• Brief 1: List the ways the text on profile documents below says they differ from other database documents.
• Brief 2:
Does each statement agree with the text on profile documents below? For each one, answer yes or no and quote the words that decide it.
(a) Profile documents show up in the database views.
(b) The GetProfileDocument method takes one required argument and one optional argument.
(c) The sample script fails if a profile document named "Profile Doc 1" already exists.
• Brief 3: According to the text on profile documents below, when is the second, optional argument of GetProfileDocument needed?

• Page text:
BEGIN
Profile documents provide an quick, easy and efficient way of storing and retrieving data shared by all users of a database and for data stored for each individual user. Profile documents can be considered just like any other database documents with the following exceptions:

- They will not display in any of the database views
- They will not be reflected in the database document count
- They must be created and edited using either LotusScript or @Functions



Hide details for Creating and Editing Profile Documents Using LotusScript
Creating and Editing Profile Documents Using LotusScript
You can create and access profile documents using the NotesDatabase GetProfileDocument method. This method has one required argument and one optional argument. The required argument is the name you wish to call this particular profile document. The second optional argument will assign a particular user to this profile document. Using the second argument is necessary only if you wish to create a separate profile document for every user of the database. Below are sample scripts which create, modify, and retrieve data from profile documents.

Creating a Profile Document:

The following script will create a new profile document in the database in which the agent is run. The profile document will be named "Profile Doc 1." If this profile document already exists in the database, the script will get a handle to the existing document.

Dim session As New NotesSession
Dim db As NotesDatabase
Dim doc As NotesDocument
Set db = session.CurrentDatabase
Set doc = db.GetProfileDocument("Profile Doc 1")
END
• Source data:
BEGIN
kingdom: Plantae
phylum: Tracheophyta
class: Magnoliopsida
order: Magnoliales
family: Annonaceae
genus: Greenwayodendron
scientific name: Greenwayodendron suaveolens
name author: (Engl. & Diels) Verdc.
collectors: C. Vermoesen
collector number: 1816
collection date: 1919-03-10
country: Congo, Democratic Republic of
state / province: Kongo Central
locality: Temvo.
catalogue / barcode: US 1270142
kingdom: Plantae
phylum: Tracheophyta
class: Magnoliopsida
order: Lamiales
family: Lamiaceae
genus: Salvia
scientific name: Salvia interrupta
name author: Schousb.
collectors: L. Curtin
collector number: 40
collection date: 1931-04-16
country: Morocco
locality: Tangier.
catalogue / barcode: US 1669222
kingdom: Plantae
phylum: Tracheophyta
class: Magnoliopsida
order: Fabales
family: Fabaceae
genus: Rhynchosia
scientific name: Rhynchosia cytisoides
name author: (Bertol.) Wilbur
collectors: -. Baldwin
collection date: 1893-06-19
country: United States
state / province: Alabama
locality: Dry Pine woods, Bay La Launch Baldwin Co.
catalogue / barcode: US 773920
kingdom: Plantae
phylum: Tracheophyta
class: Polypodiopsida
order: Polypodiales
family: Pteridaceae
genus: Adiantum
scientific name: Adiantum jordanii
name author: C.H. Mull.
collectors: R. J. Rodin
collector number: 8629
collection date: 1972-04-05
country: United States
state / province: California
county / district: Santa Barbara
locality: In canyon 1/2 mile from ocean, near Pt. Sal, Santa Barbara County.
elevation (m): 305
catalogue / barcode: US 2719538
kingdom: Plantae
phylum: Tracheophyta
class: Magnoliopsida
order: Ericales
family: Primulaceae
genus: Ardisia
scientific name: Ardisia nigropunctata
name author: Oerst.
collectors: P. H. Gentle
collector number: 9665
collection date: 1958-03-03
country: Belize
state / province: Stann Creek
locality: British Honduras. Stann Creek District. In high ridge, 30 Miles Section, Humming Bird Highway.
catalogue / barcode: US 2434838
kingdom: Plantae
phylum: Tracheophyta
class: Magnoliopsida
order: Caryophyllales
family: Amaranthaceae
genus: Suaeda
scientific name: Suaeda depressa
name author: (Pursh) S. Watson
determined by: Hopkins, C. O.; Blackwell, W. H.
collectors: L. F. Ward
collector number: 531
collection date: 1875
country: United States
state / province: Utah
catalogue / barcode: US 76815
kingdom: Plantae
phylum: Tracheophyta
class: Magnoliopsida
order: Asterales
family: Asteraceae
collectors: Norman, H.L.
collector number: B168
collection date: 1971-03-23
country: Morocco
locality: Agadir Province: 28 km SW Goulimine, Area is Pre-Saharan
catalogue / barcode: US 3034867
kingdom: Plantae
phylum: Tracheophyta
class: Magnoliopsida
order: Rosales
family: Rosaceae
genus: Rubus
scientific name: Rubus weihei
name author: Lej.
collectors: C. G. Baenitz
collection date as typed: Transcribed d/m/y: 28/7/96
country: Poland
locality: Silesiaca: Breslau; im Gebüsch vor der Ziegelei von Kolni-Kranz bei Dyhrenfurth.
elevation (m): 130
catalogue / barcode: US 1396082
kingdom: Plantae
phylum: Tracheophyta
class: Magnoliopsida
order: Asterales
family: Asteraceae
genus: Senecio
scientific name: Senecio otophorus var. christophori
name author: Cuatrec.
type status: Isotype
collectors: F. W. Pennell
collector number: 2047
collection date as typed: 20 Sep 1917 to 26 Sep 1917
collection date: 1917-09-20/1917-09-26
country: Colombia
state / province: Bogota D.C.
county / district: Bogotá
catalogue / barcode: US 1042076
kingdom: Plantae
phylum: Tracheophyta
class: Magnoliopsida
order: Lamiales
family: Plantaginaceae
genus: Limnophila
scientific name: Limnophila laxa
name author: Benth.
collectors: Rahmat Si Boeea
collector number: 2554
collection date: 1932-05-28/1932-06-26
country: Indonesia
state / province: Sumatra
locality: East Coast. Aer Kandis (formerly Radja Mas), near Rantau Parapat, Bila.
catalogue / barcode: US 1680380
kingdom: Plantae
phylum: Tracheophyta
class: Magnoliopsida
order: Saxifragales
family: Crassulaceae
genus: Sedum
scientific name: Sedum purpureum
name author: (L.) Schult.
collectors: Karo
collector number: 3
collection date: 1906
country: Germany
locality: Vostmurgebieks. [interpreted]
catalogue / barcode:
END
• Answer box 1:
- They will not display in any of the database views.
- They will not be reflected in the database document count.
- They must be created and edited using either LotusScript or @Functions.

• Answer box 2:
(a) No: "They will not display in any of the database views"
(b) Yes: "This method has one required argument and one optional argument."
(c) No: "If this profile document already exists in the database, the script will get a handle to the existing document."

• Answer box 3: It is needed only if you want to create a separate profile document for every user of the database.